• Work task
Write out every entry below word for word, leaving out the pictures.

[Stored data entries]
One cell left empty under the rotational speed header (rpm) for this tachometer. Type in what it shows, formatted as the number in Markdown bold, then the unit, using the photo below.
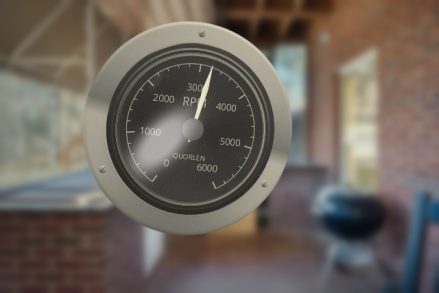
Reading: **3200** rpm
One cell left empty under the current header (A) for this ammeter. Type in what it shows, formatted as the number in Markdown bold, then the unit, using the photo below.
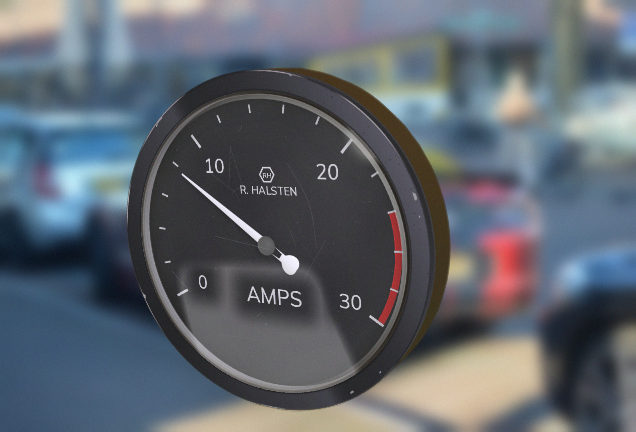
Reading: **8** A
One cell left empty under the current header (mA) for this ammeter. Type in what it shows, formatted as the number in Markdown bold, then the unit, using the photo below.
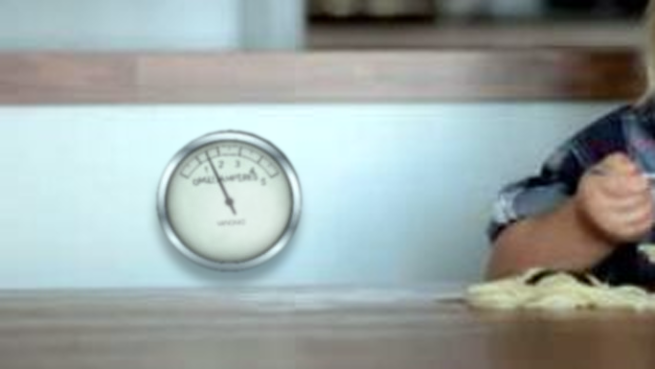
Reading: **1.5** mA
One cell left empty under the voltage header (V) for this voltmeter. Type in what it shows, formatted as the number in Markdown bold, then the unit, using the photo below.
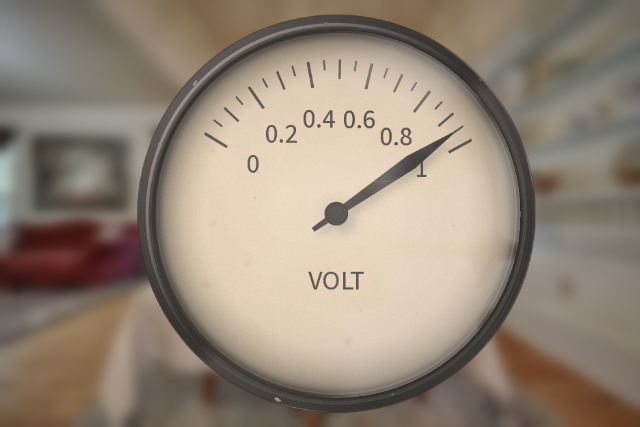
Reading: **0.95** V
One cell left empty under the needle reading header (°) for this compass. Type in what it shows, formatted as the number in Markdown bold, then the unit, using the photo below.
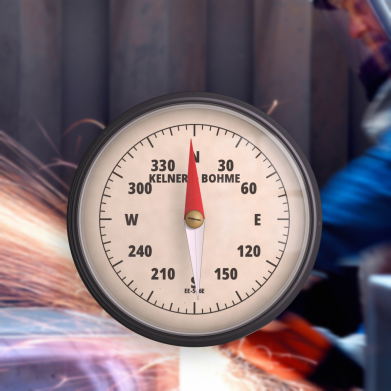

• Exercise response
One cell left empty under the rotational speed header (rpm) for this tachometer. Type in what it shows, formatted as the number in Markdown bold, then the unit, using the photo below.
Reading: **3200** rpm
One cell left empty under the current header (A) for this ammeter. Type in what it shows, formatted as the number in Markdown bold, then the unit, using the photo below.
Reading: **8** A
One cell left empty under the current header (mA) for this ammeter. Type in what it shows, formatted as the number in Markdown bold, then the unit, using the photo below.
Reading: **1.5** mA
One cell left empty under the voltage header (V) for this voltmeter. Type in what it shows, formatted as the number in Markdown bold, then the unit, using the photo below.
Reading: **0.95** V
One cell left empty under the needle reading header (°) for this compass. Type in what it shows, formatted as the number in Markdown bold, then the unit, using the photo below.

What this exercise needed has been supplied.